The way the system's components interact together result in positive and negative feedback loops, connections across time and space, and nonlinearities and tipping points that influence the system and the way it changes. Resilience is the ability of the system faced with stresses, shocks, or surprises to continue to perform its current function or even to extract benefits from those disturbances. Vulnerability is the likelihood of suffering harm. A system that can learn (knowledge, skills, behaviors), can be more resilient.
Governance and governance processes also influence the system's dynamics. Having a good governance process facilitates sustainability (Montreal protocol has an adaptive governance process that facilitates negotiation).
In order to link knowledge with actions, the knowledge must be salient, credible, and legitimate (aka. relevant, true, fair/unbiased).

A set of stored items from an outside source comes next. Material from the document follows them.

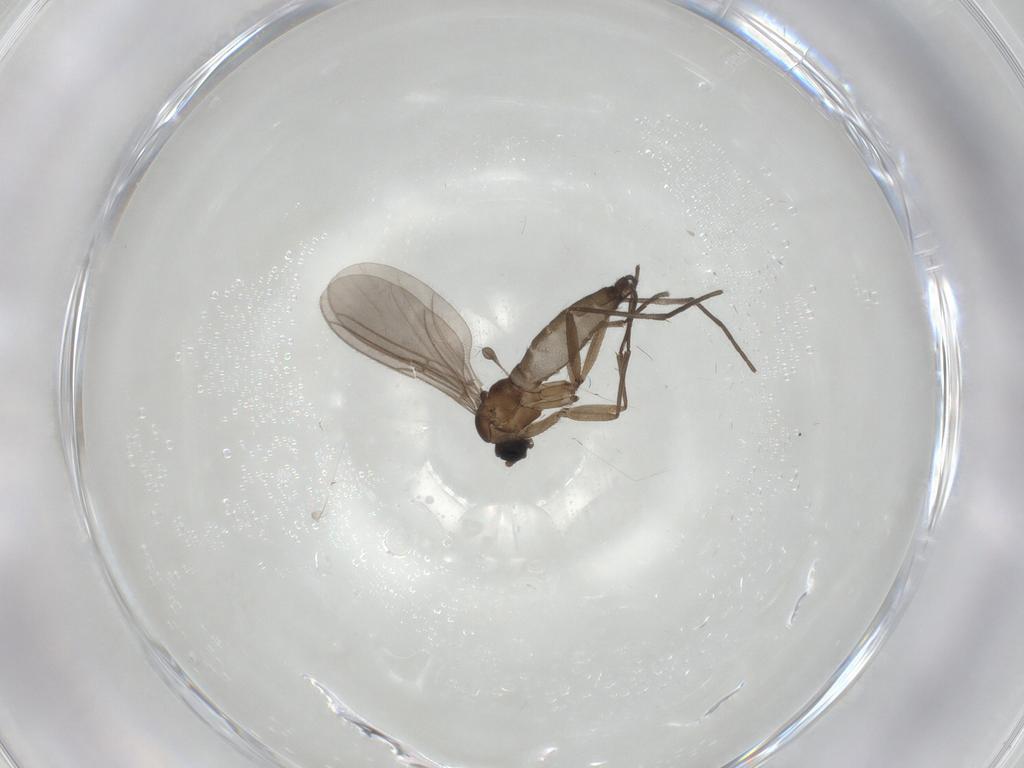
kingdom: Animalia
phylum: Arthropoda
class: Insecta
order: Diptera
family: Sciaridae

Since there are many actors in the system, collaboration and interdisciplinary work are essential in identifying a challenge and reaching sustainability.

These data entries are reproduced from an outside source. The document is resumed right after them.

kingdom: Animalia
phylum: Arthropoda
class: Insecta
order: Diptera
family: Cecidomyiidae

Qualities of a sustainability leader: 1) system thinking, 2) reflective and adaptive, 3) self-aware, empathetic and compassionate for the wellbeing of others, 4) creativity and innovation for change at scale.
I’m using this book in my undergraduate “Innovation for Sustainability” course this semester. I like the frameworks that it provides for thinking about sustainability and the considerable interdisciplinary research that it distills. The systems approach that it presents is helpful (and essential to understanding social-environmental systems), but the concepts are quite abstract and difficult for some undergrads to grasp. I enjoyed this for my own education, but probably won’t use it in my course for business undergrads again. It might be more suited to environmental studies or environmental policy students.

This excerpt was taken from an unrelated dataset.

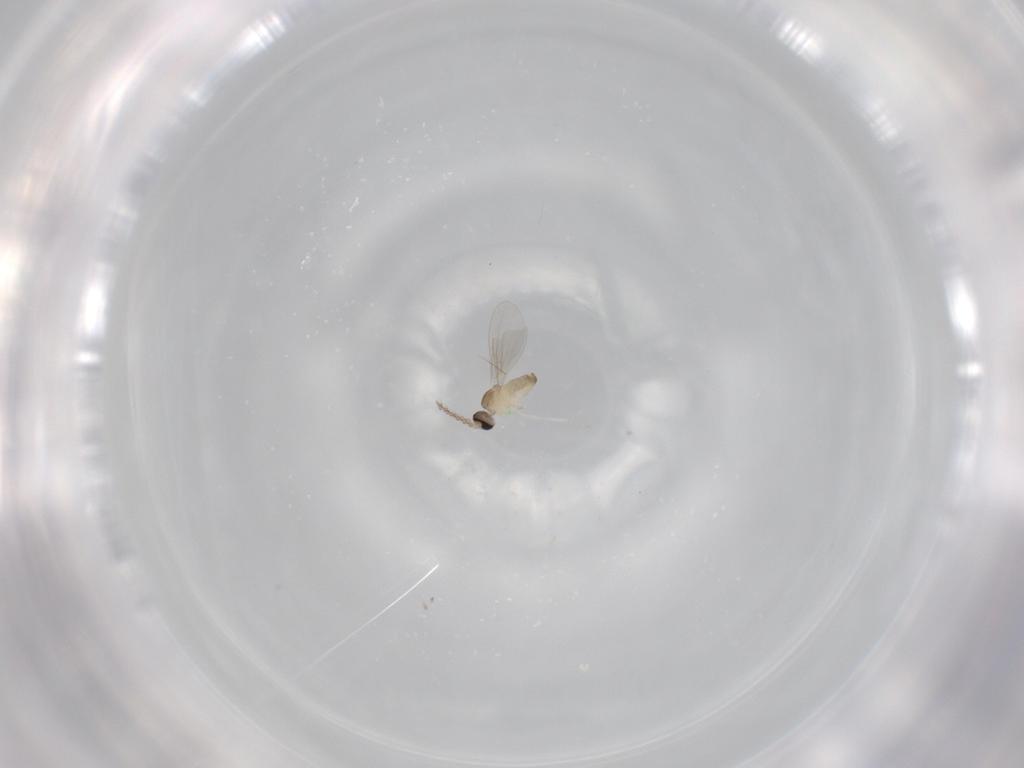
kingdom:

Den här boken är säkert inte så dålig egentligen men med tanke på varför jag läste den så är den värdelös smh. Hela boken är typ common sense, sånt här går man igenom i grundskolan?? Visst, det finns en del statistik men då kan man lika gärna kolla på Rosling och ha lite kul. Sen lyckades de ordbajsa HELA boken ?? Den hade kunnat vara typ hälften så kort. Men man fattar iaf vad som stod så good job I guess?
I love learning about sustainability and environmental work, but this book...it’s hard to read. I give it 2 stars because the information is good and the case studies are great but the layout and wording is so dry, it’s hard to keep reading. I had this as a book for a sustainability class for engineering, I remember now why I never finished it and barley looked at it.
Meant to be a textbook, catching up on reading for next academic year. Overall I like this more analytical, harder economic edge to sustainability and the fact there are frameworks here for use going forward (an important aspect). And there are a few cases studies involving people I know, and I agree with the author's assessment, so that helps me accept the overall message. My biggest complaint is that it is still written too much like an academic paper, and could use some serious editing into something more readable. That would be a very useful book if it came out.